Dataset items

=== Section Start ===

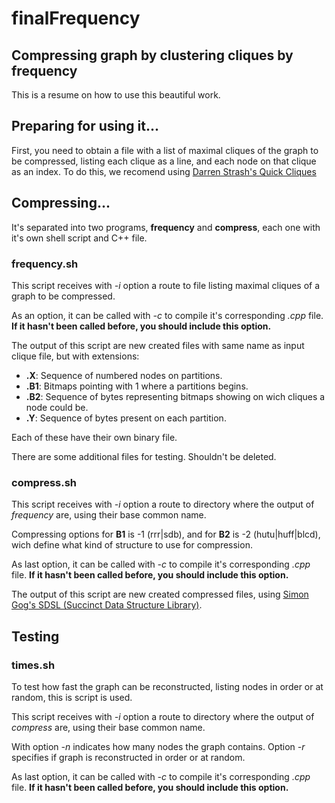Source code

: # finalFrequency
## Compressing graph by clustering cliques by frequency

This is a resume on how to use this beautiful work.


## Preparing for using it...
First, you need to obtain a file with a list of maximal cliques of the graph to be compressed, listing each clique as a line, and each node on that clique as an index.
To do this, we recomend using [Darren Strash's Quick Cliques](https://github.com/darrenstrash/quick-cliques)


## Compressing...
It's separated into two programs, **frequency** and **compress**, each one with it's own shell script and C++ file.

### frequency.sh
This script receives with *-i* option a route to file listing maximal cliques of a graph to be compressed.

As an option, it can be called with *-c* to compile it's corresponding *.cpp* file.
**If it hasn't been called before, you should include this option.**

The output of this script are new created files with same name as input clique file, but with extensions:

- **.X**: Sequence of numbered nodes on partitions.
- **.B1**: Bitmaps pointing with 1 where a partitions begins.
- **.B2**: Sequence of bytes representing bitmaps showing on wich cliques a node could be.
- **.Y**: Sequence of bytes present on each partition.

Each of these have their own binary file.

There are some additional files for testing. Shouldn't be deleted.

### compress.sh
This script receives with *-i* option a route to directory where the output of *frequency* are, using their base common name.

Compressing options for **B1** is -1 (rrr|sdb), and for **B2** is -2 (hutu|huff|blcd), wich define what kind of structure to use for compression.

As last option, it can be called with *-c* to compile it's corresponding *.cpp* file.
**If it hasn't been called before, you should include this option.**

The output of this script are new created compressed files, using [Simon Gog's SDSL (Succinct Data Structure Library)](https://github.com/simongog/sdsl-lite).


## Testing

### times.sh
To test how fast the graph can be reconstructed, listing nodes in order or at random, this is script is used.

This script receives with *-i* option a route to directory where the output of *compress* are, using their base common name.

With option *-n* indicates how many nodes the graph contains. Option *-r* specifies if graph is reconstructed in order or at random.

As last option, it can be called with *-c* to compile it's corresponding *.cpp* file.
**If it hasn't been called before, you should include this option.**

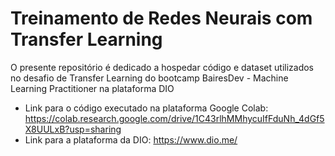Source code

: # Treinamento de Redes Neurais com Transfer Learning

O presente repositório é dedicado a hospedar código e dataset utilizados no desafio de Transfer Learning do bootcamp BairesDev - Machine Learning Practitioner na plataforma DIO

- Link para o código executado na plataforma Google Colab: https://colab.research.google.com/drive/1C43rlhMMhycuIfFduNh_4dGf5X8UULxB?usp=sharing
- Link para a plataforma da DIO: https://www.dio.me/
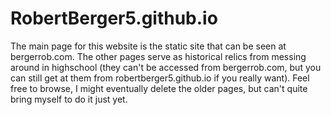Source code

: RobertBerger5.github.io
=================
The main page for this website is the static site that can be seen at bergerrob.com. The other pages serve as historical relics from messing around in highschool (they can't be accessed from bergerrob.com, but you can still get at them from robertberger5.github.io if you really want). Feel free to browse, I might eventually delete the older pages, but can't quite bring myself to do it just yet.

=== Section End ===

**Task instructions**
All that is wanted is an exact copy of the lines above from the one with "## Compressing..." through the one with "The output of this script are new created files", with both ends included.

**Answer to the problem**
## Compressing...
It's separated into two programs, **frequency** and **compress**, each one with it's own shell script and C++ file.

### frequency.sh
This script receives with *-i* option a route to file listing maximal cliques of a graph to be compressed.

As an option, it can be called with *-c* to compile it's corresponding *.cpp* file.
**If it hasn't been called before, you should include this option.**

The output of this script are new created files with same name as input clique file, but with extensions:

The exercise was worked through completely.